Dataset entries:
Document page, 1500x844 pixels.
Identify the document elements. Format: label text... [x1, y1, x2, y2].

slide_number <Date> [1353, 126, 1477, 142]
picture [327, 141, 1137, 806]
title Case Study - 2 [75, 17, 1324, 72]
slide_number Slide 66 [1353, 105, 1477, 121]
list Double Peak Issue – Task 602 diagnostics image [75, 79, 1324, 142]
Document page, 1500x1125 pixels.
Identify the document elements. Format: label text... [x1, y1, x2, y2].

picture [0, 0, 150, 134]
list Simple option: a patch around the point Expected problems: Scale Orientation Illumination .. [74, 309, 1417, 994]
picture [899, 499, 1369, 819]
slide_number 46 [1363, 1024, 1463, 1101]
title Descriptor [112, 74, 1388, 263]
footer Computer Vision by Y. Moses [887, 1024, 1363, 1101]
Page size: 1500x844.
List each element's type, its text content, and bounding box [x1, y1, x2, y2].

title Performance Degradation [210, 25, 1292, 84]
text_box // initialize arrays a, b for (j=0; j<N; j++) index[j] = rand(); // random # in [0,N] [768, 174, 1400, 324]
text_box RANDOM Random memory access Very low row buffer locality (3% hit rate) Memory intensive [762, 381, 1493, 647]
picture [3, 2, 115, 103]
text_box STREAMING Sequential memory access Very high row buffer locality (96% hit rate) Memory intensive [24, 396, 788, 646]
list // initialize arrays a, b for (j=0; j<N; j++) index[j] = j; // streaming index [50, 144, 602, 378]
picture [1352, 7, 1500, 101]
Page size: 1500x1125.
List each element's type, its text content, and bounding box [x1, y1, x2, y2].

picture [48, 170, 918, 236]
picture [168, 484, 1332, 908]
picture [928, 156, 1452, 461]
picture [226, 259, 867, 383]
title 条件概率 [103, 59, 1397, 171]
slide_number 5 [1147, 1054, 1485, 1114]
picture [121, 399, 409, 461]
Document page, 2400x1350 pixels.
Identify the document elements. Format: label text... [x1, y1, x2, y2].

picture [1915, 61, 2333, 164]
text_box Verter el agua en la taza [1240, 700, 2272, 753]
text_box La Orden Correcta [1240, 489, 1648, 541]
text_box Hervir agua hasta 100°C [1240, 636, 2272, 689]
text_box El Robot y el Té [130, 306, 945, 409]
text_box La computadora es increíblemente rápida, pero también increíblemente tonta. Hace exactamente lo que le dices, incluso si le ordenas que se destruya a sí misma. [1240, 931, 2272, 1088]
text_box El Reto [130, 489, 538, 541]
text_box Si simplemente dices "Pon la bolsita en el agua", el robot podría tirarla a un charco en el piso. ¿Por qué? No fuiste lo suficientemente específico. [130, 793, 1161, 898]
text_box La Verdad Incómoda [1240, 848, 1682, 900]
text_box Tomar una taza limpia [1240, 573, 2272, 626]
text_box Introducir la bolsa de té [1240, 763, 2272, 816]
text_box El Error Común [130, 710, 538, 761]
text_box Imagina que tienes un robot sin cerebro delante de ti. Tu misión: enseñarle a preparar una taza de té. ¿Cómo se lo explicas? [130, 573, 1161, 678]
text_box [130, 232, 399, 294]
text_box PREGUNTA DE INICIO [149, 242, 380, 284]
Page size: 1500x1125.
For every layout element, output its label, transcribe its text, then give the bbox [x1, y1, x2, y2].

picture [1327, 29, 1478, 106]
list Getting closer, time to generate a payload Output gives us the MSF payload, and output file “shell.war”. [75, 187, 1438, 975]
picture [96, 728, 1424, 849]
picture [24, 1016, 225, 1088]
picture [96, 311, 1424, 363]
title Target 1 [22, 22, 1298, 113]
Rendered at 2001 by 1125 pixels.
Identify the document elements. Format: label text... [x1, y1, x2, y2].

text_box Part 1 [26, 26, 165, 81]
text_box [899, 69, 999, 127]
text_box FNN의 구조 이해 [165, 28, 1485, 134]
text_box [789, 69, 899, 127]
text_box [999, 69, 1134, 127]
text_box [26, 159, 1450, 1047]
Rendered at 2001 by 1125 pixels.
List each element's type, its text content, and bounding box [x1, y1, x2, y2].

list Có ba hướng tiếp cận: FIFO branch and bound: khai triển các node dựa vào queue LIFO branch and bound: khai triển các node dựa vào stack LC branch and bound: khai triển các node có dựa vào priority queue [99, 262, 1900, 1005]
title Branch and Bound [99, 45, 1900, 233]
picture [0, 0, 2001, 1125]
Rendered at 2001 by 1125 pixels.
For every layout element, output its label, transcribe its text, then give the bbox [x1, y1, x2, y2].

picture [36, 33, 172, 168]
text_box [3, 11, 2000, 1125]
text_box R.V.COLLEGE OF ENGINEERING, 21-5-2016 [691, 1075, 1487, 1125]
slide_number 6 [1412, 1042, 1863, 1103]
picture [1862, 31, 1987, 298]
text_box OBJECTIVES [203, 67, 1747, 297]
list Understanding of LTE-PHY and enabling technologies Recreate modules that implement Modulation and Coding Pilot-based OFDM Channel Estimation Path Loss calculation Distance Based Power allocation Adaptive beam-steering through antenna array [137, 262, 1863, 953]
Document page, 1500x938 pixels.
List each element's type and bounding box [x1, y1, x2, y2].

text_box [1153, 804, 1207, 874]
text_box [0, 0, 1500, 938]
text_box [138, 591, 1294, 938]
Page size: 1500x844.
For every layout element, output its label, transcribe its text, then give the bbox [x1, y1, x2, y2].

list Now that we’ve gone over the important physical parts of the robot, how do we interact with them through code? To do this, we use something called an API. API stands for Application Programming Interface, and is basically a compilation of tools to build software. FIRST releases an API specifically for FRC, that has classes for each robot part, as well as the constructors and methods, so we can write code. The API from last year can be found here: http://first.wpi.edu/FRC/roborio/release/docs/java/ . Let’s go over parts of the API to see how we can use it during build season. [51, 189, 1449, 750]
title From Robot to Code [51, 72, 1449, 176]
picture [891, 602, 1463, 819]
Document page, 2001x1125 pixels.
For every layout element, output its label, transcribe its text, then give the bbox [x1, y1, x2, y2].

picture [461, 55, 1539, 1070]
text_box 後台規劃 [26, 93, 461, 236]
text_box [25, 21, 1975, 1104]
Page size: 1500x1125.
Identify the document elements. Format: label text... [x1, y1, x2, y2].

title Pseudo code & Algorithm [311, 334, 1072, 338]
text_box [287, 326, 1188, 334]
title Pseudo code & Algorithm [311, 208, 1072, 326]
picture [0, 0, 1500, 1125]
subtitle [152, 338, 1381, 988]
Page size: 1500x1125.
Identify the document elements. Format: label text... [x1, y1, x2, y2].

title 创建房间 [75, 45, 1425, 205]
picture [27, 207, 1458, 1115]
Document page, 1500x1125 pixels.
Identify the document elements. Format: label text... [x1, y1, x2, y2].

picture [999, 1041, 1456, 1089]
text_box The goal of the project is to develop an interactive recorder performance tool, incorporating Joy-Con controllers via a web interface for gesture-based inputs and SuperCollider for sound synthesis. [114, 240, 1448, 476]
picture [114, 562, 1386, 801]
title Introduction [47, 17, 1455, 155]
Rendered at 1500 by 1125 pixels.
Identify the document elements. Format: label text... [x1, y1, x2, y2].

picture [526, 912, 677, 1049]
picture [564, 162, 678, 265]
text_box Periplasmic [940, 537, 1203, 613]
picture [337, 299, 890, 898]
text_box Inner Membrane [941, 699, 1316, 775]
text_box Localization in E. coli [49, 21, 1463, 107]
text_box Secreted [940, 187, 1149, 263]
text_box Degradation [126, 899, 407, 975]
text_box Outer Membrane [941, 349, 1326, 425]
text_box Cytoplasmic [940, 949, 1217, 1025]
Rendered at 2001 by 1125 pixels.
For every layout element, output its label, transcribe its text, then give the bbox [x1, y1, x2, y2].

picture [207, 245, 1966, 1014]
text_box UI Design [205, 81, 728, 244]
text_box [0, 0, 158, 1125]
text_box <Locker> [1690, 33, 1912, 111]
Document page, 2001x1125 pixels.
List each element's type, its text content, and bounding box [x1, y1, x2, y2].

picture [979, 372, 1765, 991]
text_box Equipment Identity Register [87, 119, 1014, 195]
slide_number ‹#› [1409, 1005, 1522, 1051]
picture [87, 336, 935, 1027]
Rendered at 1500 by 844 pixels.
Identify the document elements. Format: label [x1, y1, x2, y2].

• **ACTION ITEM**:
Exactly the lines from the start of the entries through the one bearing "Document page, 2400x1350 pixels." are to be output, with both ends included.

• **ANSWER TO THIS TASK**:
Document page, 1500x844 pixels.
Identify the document elements. Format: label text... [x1, y1, x2, y2].

slide_number <Date> [1353, 126, 1477, 142]
picture [327, 141, 1137, 806]
title Case Study - 2 [75, 17, 1324, 72]
slide_number Slide 66 [1353, 105, 1477, 121]
list Double Peak Issue – Task 602 diagnostics image [75, 79, 1324, 142]
Document page, 1500x1125 pixels.
Identify the document elements. Format: label text... [x1, y1, x2, y2].

picture [0, 0, 150, 134]
list Simple option: a patch around the point Expected problems: Scale Orientation Illumination .. [74, 309, 1417, 994]
picture [899, 499, 1369, 819]
slide_number 46 [1363, 1024, 1463, 1101]
title Descriptor [112, 74, 1388, 263]
footer Computer Vision by Y. Moses [887, 1024, 1363, 1101]
Page size: 1500x844.
List each element's type, its text content, and bounding box [x1, y1, x2, y2].

title Performance Degradation [210, 25, 1292, 84]
text_box // initialize arrays a, b for (j=0; j<N; j++) index[j] = rand(); // random # in [0,N] [768, 174, 1400, 324]
text_box RANDOM Random memory access Very low row buffer locality (3% hit rate) Memory intensive [762, 381, 1493, 647]
picture [3, 2, 115, 103]
text_box STREAMING Sequential memory access Very high row buffer locality (96% hit rate) Memory intensive [24, 396, 788, 646]
list // initialize arrays a, b for (j=0; j<N; j++) index[j] = j; // streaming index [50, 144, 602, 378]
picture [1352, 7, 1500, 101]
Page size: 1500x1125.
List each element's type, its text content, and bounding box [x1, y1, x2, y2].

picture [48, 170, 918, 236]
picture [168, 484, 1332, 908]
picture [928, 156, 1452, 461]
picture [226, 259, 867, 383]
title 条件概率 [103, 59, 1397, 171]
slide_number 5 [1147, 1054, 1485, 1114]
picture [121, 399, 409, 461]
Document page, 2400x1350 pixels.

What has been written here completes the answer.